On Wednesday, he had spoken in measured tones and stuck to his prepared remarks at an American Legion conference in Nevada. He praised veterans as examples for a nation yearning to set aside its differences.
“We are here to hold you up as an example of strength, courage and resolve that our country will need to overcome the many challenges that we face,” Trump said.
The night before, the president had cut loose in Arizona. Ignoring pleas from aides to stick to the script, he renewed his fight over coverage of his comments about the race-fueled violence in Charlottesville, Virginia.
The push-and-pull in Trump’s message mirrors the internal dynamics at the White House, where new chief of staff John Kelly has organized and regimented the West Wing staff but has been unable to rein in the president’s tendency to veer off course.
The president’s speech in Reno was full of the calls for patriotism and national healing that would not have seemed out of the ordinary had they come from his predecessors.
But the Phoenix rally was uniquely Trump.
He opened with a talk of unity but quickly erupted in anger, blaming the media for the widespread condemnation of his response to the violence in Charlottesville at a protest organized by white supremacists.

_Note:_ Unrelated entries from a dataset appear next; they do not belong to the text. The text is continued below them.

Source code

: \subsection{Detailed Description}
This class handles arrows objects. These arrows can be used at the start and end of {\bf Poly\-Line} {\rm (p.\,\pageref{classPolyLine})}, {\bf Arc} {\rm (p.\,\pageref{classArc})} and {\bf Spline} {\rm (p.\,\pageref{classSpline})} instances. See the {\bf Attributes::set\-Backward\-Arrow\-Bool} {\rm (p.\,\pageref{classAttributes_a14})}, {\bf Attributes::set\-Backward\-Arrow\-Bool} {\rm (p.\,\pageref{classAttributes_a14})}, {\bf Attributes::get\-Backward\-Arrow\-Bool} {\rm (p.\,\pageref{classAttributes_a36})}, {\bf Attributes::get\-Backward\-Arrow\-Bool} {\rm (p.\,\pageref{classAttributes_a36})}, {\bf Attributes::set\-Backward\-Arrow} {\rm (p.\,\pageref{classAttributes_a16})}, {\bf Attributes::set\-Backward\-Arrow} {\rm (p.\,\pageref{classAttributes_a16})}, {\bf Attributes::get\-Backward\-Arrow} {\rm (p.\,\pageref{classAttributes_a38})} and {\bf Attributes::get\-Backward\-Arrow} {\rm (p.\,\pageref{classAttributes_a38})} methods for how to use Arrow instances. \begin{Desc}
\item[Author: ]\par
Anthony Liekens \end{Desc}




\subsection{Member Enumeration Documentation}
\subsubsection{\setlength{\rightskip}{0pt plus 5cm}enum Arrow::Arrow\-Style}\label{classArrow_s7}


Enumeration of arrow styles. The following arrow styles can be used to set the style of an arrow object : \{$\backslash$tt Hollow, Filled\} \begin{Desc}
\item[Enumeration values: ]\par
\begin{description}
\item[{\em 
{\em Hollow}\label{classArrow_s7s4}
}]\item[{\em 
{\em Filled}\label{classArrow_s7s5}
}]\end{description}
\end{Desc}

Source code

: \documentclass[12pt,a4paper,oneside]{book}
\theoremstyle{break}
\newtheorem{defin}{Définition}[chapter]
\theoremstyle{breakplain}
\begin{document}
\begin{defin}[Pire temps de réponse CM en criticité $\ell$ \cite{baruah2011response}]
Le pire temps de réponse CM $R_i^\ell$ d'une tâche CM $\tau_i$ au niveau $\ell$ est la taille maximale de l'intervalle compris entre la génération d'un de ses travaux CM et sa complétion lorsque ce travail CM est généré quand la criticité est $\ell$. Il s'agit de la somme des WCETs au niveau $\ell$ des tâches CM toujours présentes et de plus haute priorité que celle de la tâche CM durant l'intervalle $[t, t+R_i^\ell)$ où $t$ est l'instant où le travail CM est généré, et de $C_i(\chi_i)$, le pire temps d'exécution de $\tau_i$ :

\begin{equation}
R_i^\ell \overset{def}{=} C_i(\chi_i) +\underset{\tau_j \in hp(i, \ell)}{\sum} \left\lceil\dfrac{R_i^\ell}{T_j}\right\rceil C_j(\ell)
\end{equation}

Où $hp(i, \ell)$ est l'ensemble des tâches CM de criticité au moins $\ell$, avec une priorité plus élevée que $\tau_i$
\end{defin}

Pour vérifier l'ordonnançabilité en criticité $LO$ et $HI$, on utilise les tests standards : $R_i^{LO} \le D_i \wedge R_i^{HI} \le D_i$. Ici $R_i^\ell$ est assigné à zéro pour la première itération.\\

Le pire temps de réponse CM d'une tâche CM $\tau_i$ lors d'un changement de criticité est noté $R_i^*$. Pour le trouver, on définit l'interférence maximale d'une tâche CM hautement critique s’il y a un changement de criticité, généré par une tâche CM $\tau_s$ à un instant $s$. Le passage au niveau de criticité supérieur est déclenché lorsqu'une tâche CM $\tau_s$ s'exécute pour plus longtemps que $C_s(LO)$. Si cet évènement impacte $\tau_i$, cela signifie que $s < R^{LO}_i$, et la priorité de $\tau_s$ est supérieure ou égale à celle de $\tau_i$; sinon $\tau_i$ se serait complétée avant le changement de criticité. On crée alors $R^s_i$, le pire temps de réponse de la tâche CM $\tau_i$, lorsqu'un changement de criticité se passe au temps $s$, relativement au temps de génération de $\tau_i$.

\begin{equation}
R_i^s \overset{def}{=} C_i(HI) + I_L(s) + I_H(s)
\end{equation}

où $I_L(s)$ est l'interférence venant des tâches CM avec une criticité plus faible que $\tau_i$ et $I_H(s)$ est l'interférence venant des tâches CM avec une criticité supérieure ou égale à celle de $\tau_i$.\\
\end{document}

Trump read from his three responses to the racially charged violence, becoming more animated with each one. He drew from his pocket the written statement he’d read the day a woman was killed by a man who had plowed a car through counterprotesters. But he skipped over the part that he’d freelanced at the time: his observation that “many sides” were to blame.
That, as well as his assertion days later that “both sides” were to blame for the violence that led to the death of Heather Heyer and two state troopers, caused Democrats and many Republicans to denounce Trump for not unmistakably calling out white supremacists and other hate groups.
By the time he arrived at the American Legion conference, Trump seemed more congenial. He even thanked Sen. Dean Heller, a Nevada Republican with whom he has openly and repeatedly feuded. He discussed his early efforts to restructure and improve the Department of Veterans Affairs.
Later in the speech, Trump said Americans aren’t defined by the color of their skin, the size of their paycheck or their political party.
Since Kelly took over last month as chief of staff, he has ousted chief strategist Steve Bannon and communications director Anthony Scaramucci. He has limited dissenting voices, restricted access to the president and steered the president toward a desired outcome on key decisions.
He has urged Trump to more closely follow a game plan. But Trump’s broadside against the “damned dishonest” media, which he says is out to get him, was one of several detours he took from remarks prepared for the Phoenix rally. Trump unabashedly acknowledged that his own advisers had urged him to stay on message, and that he simply couldn’t.